Items listed in a dataset
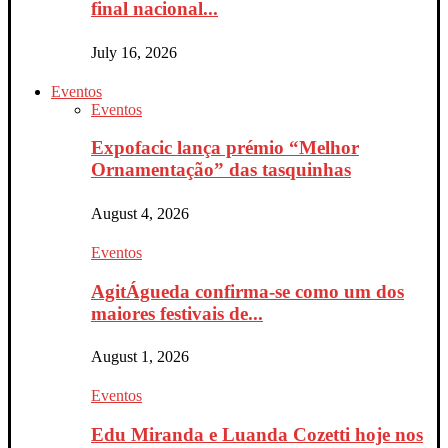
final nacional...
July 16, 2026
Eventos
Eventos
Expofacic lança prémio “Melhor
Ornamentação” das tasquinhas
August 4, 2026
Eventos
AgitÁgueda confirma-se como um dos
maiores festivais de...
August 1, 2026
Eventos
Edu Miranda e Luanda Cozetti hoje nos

--

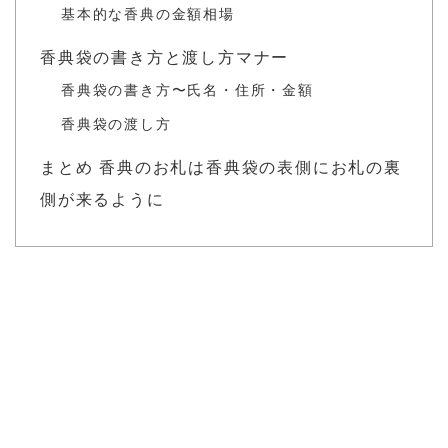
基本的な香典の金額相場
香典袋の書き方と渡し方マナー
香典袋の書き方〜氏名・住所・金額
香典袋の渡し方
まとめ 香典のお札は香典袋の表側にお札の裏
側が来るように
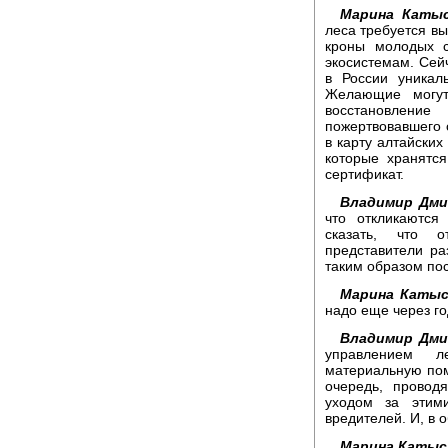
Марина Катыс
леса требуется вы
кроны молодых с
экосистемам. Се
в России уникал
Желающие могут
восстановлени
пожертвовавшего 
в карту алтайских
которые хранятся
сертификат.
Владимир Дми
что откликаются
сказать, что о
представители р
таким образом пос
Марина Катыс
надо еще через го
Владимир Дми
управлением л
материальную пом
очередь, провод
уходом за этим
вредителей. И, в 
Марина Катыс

**WHAT THIS TASK INVOLVES**
Extract the lines of the listing that start at the line containing "final nacional..." and end at the line containing "Edu Miranda e Luanda Cozetti hoje nos", with both of those lines included. Reproduce each line word for word.

**RESPONSE**
final nacional...
July 16, 2026
Eventos
Eventos
Expofacic lança prémio “Melhor
Ornamentação” das tasquinhas
August 4, 2026
Eventos
AgitÁgueda confirma-se como um dos
maiores festivais de...
August 1, 2026
Eventos
Edu Miranda e Luanda Cozetti hoje nos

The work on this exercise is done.